Current technologies enable the sequencing of entire genomes at an affordable cost. The new challenge is how to turn all of the data gathered in such efforts into clinically actionable knowledge across a wide spectrum of diseases.
- Pharmacogenomics. Dr. Wieben and his colleagues are investigating the relationship between individuals' genetic diversity and their responses to drug therapy. These projects are now conducted on a genome-wide scale and are yielding new insights into genetic differences that can help predict drug efficacy and adverse events.

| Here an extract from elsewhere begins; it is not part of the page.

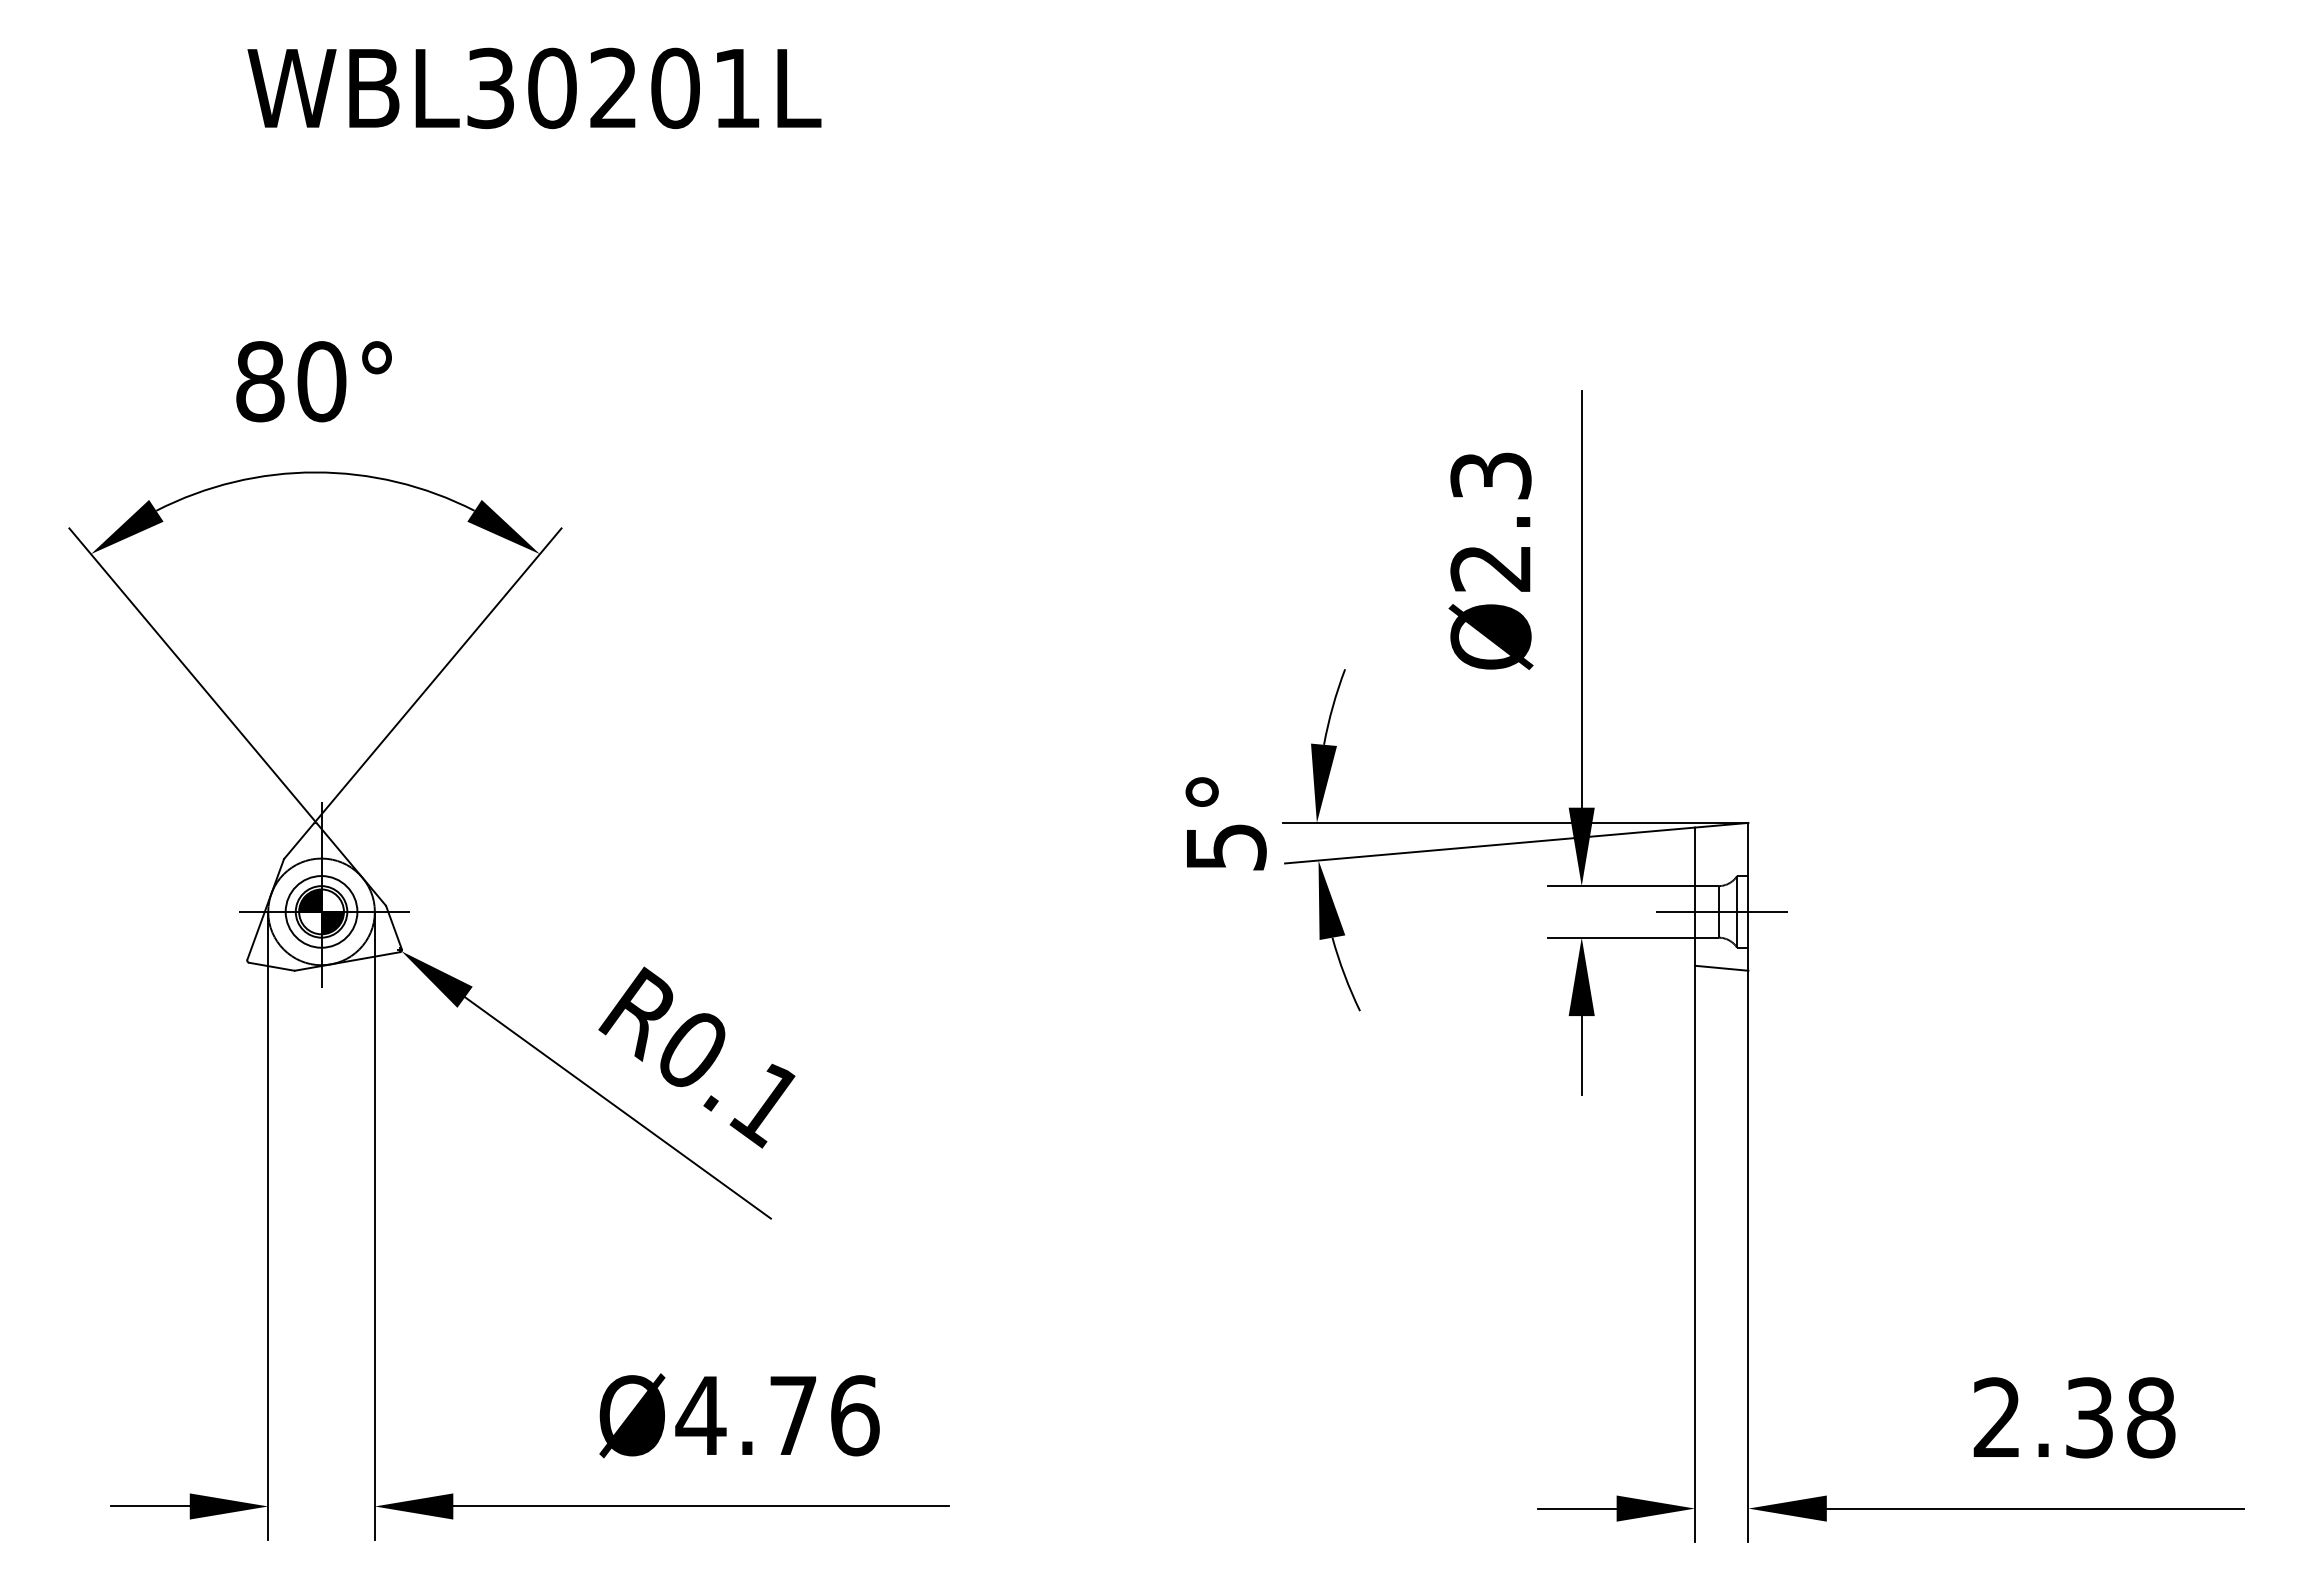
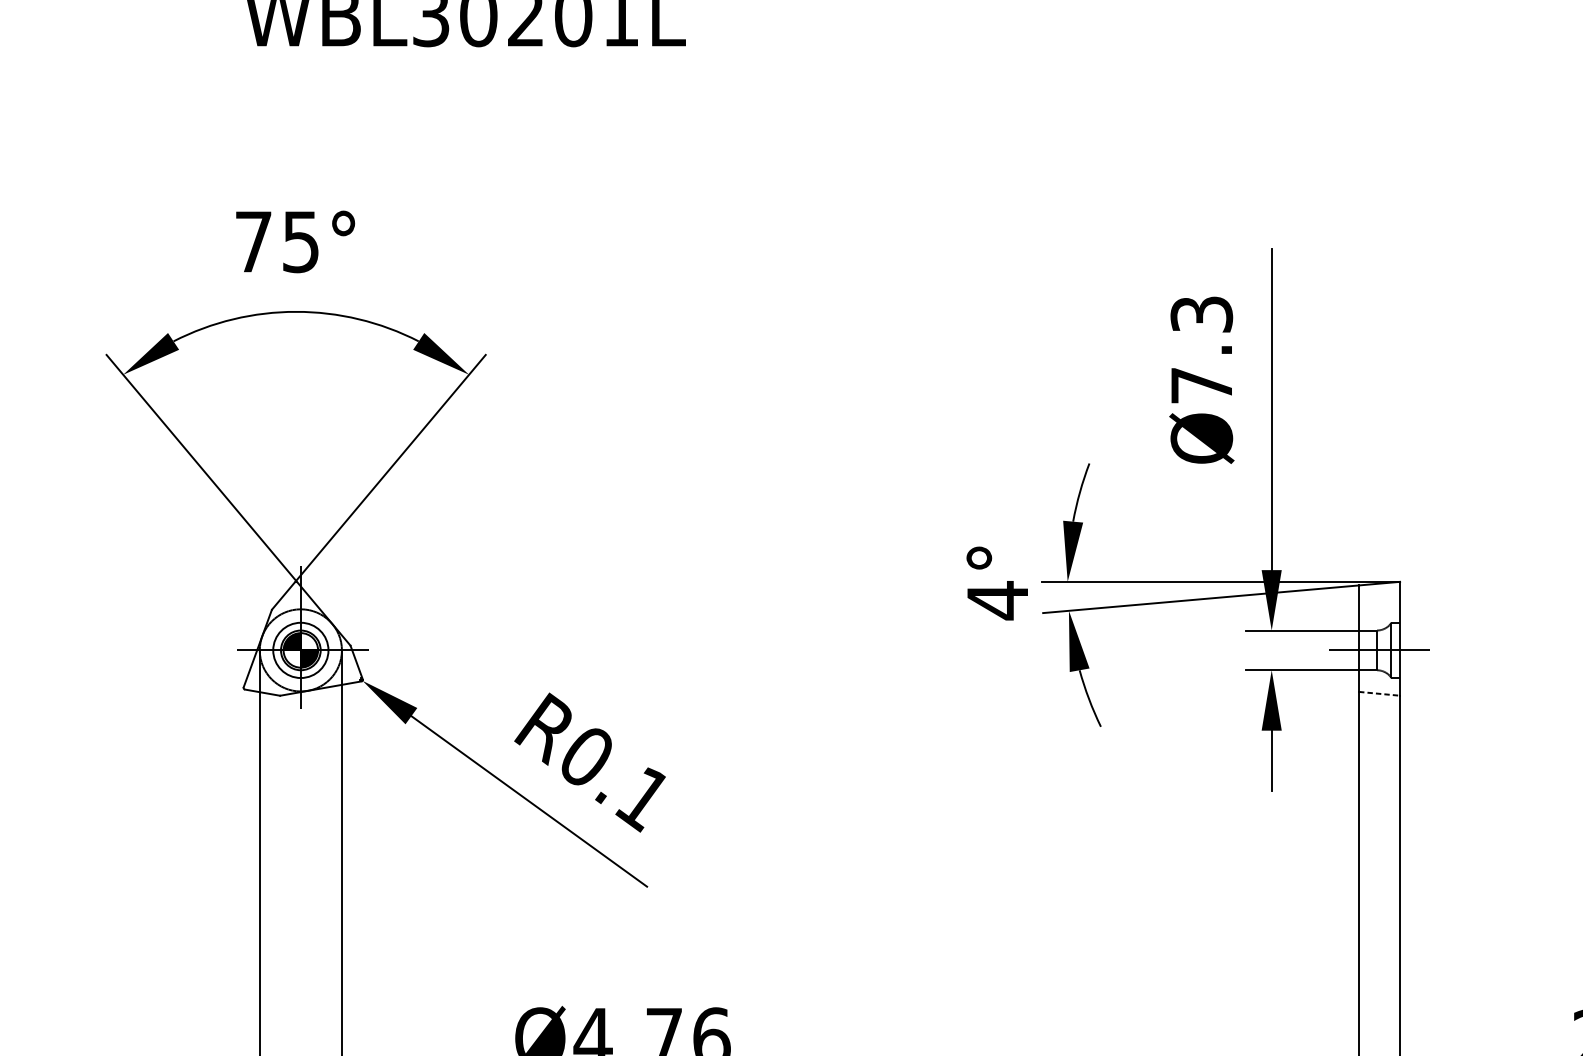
text: (291, 381) -> (277, 241), 80° -> 75°
text: (1490, 568) -> (1201, 385), Ø2.3 -> Ø7.3
text: (1226, 847) -> (998, 600), 5° -> 4°
line: (1721, 968) -> (1379, 694), solid -> dashed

- Eye disease. In collaboration with colleagues, Dr. Wieben is working to understand the molecular basis for Fuchs' corneal dystrophy, an autosomal-dominant eye disease. Their work suggests that most cases of this relatively common disease are caused by expansions of a trinucleotide repeat in a gene that codes for a transcription factor. He and his colleagues are now working to determine how this genetic change leads to the observed clinical phenotype.
Significance to patient care
An increased understanding of the link between DNA sequence changes and clinical observations will enable more-specific testing and provide new clues about how to improve the effectiveness of patient care.
Under the auspices of the Mayo Clinic Center for Individualized Medicine-funded BEAUTY project, Dr. Wieben and his colleagues are using DNA and RNA sequencing data from breast tumors to guide decision-making about chemotherapy.